‘I’m going to go home now and talk with Leila,’ James said.
‘I thought you wanted to work on this,’ Manu said. ‘I have to go back to Dubai tonight.’
‘I know that,’ James said, ‘and while I do appreciate all your help, I need to discuss things with Leila.’
‘You need my help, James. How is your Arabic going?’
‘Absolutely terrible.’ James told her a few of the phrases that he had learned and Manu laughed at his attempts to speak from the back of his throat, just as James expected her to, just as his father would too.
‘Well, I’m glad it amuses you so much,’ James said.
‘You’ve got a very long way to go.’ Manu could not stop laughing but James did not feel smacked upside the head this time. He was sick of the lot of them. ‘Oh, James, thank you for the laugh. I needed it.’
Leila wouldn’t laugh.
He knew that now.
What he didn’t know though was that at this very moment he was breaking the heart of the woman he loved.
* * *
Leila had walked into the reception unseen by James and Manu. She had watched them walk over to the elevators and had hoped upon hope that this was not what it looked like.
Leila tried to trust him, tried to tell herself that he wouldn’t take another woman to a bed that they had shared.
She watched the light on the elevator stop at the seventeenth floor instead of the top one and she pressed it and watched in dismay as the elevator came straight down and opened empty.
Even now she still wanted to trust him.
Even now, as she stepped in and pressed the button and took the elevator up to the seventeenth floor, she tried to tell herself that she was wrong.
She had to be wrong, for the man who had made love to her the night before last would not do this. The man who had brought her to his home could not do this to her.
Or had he brought her to his home so that he could free himself to carry on with his ways here?
As she walked along the plush corridor Leila thought of the nights he had returned smelling of perfume.
Leila walked, wondering what one he was behind, and then she heard the one thing she was dreading—the sound of James’s voice and a woman laughing behind a hotel door.
She wanted to kick the door, she wanted to burst in on them and scratch his face, but what was the point?
What would it change?
From the start he had told her he was a playboy.

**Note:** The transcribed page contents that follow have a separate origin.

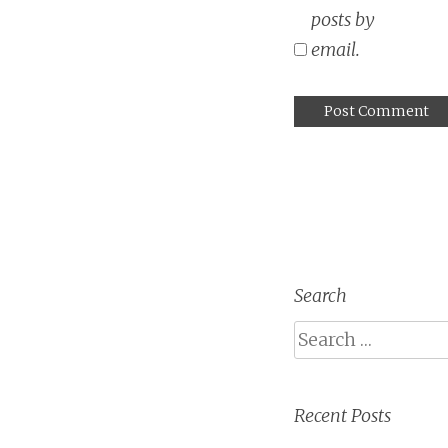
posts by
email.
Search
Search
Recent Posts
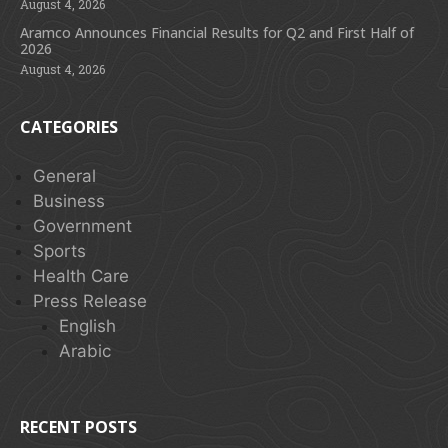
August 4, 2026
Aramco Announces Financial Results for Q2 and First Half of
2026
August 4, 2026
CATEGORIES
General
Business
Government
Sports
Health Care
Press Release
English
Arabic
RECENT POSTS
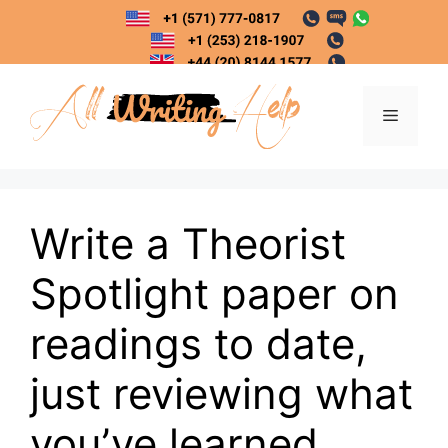
Skip
to
content
Menu
Write a Theorist
Spotlight paper on
readings to date,
just reviewing what
you’ve learned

She had fallen in love with a man who had, as it turned out, wanted nothing more than a one-night stand.
Circumstance had forced them together.
Tears would not come, anger would not come—all she felt was weary from a world that denied her love over and over.
She asked his driver to take her home.
‘You are loved though,’ Leila said to the small life inside her. ‘You are so loved and you are so wanted and I am going to do everything I can to ensure that you know it every day that I am with you.’
And she would do it alone.
Leila refused to be with a man who did not truly love her, refused to be like James’s parents. Her daughter would have a mother who was a strong woman instead of a martyr. Her daughter would have a mother who refused to turn the other cheek.
Anger was coming now and Leila threw a few clothes into the small case she had brought with her from home.
She wanted nothing from him.
Leila tore off the robe he had made for her and put on the one she owned and decided that she would send for her things later. She simply couldn’t bear to be here anymore, amongst his things, his scent, close to the man who had stolen her heart.
She took her cash she had saved from working and her passport and put them in her bag and then Leila removed the ring that James had given her at that appalling showy proposal where he had attempted to trap her.
He never would.
I hope she was worth it... Leila texted, and sent it, and then she threw the phone he had given her onto the bed and left the building.
James received the text just as he was getting into his car after leaving The Chatsfield and he immediately called her but it went straight to messages.
‘Was Leila okay when you took her home?’ James asked his driver.
‘She didn’t say much,’ he answered, ‘although she never does.’ Then he told James he had taken her to The Chatsfield earlier, and James felt his stomach clench. ‘Then I brought her home again.’